What Is The Difference Between A Photographer And A Photojournalist?

Photographers and photojournalists are both professionals who use the same equipment in capturing images. They both have to be skilled at using photo editing software and be well-versed at techniques used in capturing images in whatever environmental conditions. However, the focus of their work and the message they both convey are different. Strictly speaking, photojournalists are also photographers but in common usage, photographers refer to those who take pictures of different subjects and events for commercial or private functions like weddings and birthdays. Photojournalists, on the other hand, specifically take images of and for news stories and submit them to the news agency they work for.

Photographers typically take still images of people, buildings, merchandise, landscapes and models. Those who specialize in portrait photography typically work in their own studios while those who focus on commercial and industrial photography go on location to take images for clients. These pictures are often used for a variety of purposes which can range from merchandise promotion to documentation to technical analysis. Photographers often have time on their side to take that perfect shot.

That same luxury is often not afforded to photojournalists. Also called news photographers, photojournalists must be ready to shoot pictures as the event unfolds.

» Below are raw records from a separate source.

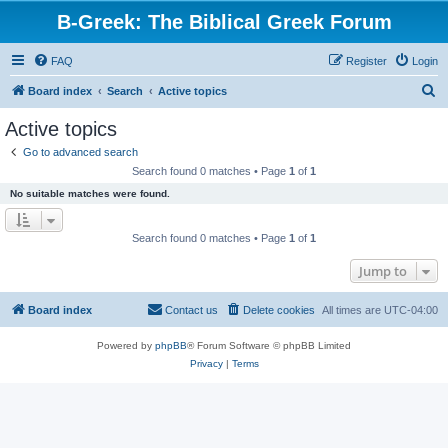
B-Greek: The Biblical Greek Forum
FAQ
Register
Login
S
Board index
Search
Active topics
e
Active topics
a
Go to advanced search
r
Search found 0 matches • Page
1
of
1
c
No suitable matches were found.
h
Search found 0 matches • Page
1
of
1
Jump to
Board index
Contact us
Delete cookies
All times are
UTC-04:00
Powered by
phpBB
® Forum Software © phpBB Limited
Privacy
|
Terms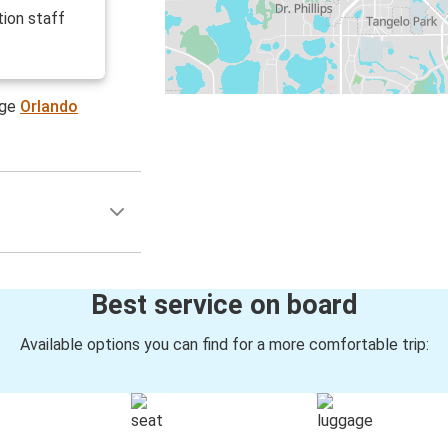
ion staff
age
Orlando
Best service on board
Available options you can find for a more comfortable trip: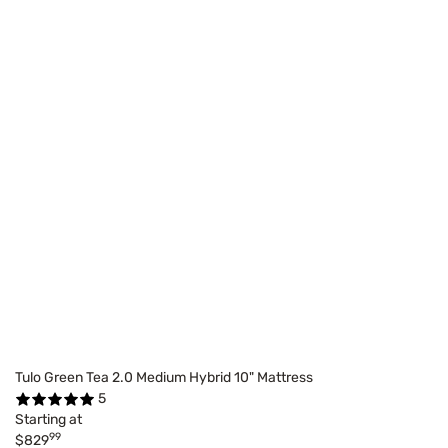
Tulo Green Tea 2.0 Medium Hybrid 10" Mattress
5
Starting at
99
$829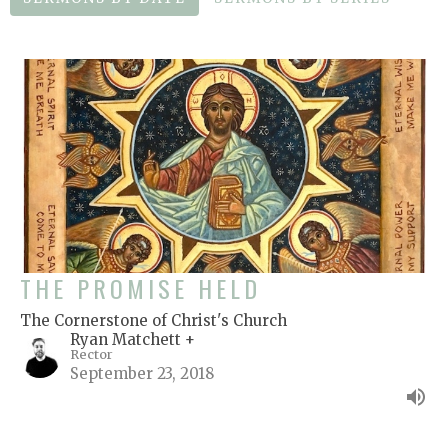
THE PROMISE HELD
The Cornerstone of Christ's Church
Ryan Matchett +
Rector
September 23, 2018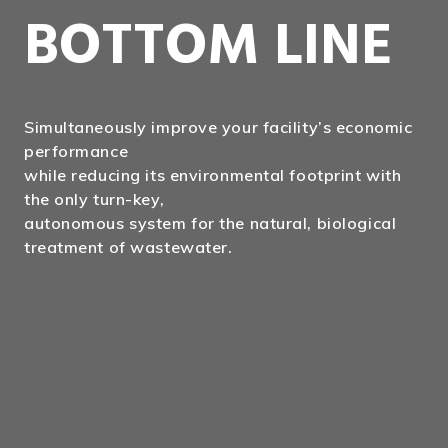
BOTTOM LINE
Simultaneously improve your facility’s economic
performance
while reducing its environmental footprint with
the only turn-key,
autonomous system for the natural, biological
treatment of wastewater.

In this profession, what’s important is capturing the action of the moment and the prevailing emotion that personifies what those involved in the event must be feeling. In highly-charged situations such as riots, calamities and wars, photojournalists often only have a split second to get that perfect shot.

While photographers work in relatively safe situations like weddings, debuts, seminars and other social functions, the working conditions for photojournalists aren’t as ideal. They have to be ready to cover events like civil unrest, disasters and other newsworthy situations that could potentially endanger their lives. They also have to be ready to shoot pictures any time a news story breaks out so it’s a profession that does not have any specific schedule. Whereas photographers, especially those who run their own photo studios, have to schedule clients for their photo shoots, photojournalists have to be ready when the action breaks out. This means they need to be able to bring their gear and fly in the middle of the night if it is necessary. Their work hours will also depend on the length of time that the event will continue to take place. Thus, when it comes to comparing stress levels in the two professions, there is no doubt that news photographers encounter higher stress than other types of photographers.

What also distinguishes the work of photojournalists from photographers is how their string of images tells a story. News photographers are journalists and through the photos they capture, they seek to narrate an event in pictures. One picture is related to another or supports a previous image. Photographers are more concerned with getting that perfect picture—telling a story comes second. Each image is taken separately and not part of a whole, although those covering weddings or parties may have a chronological narration of the event.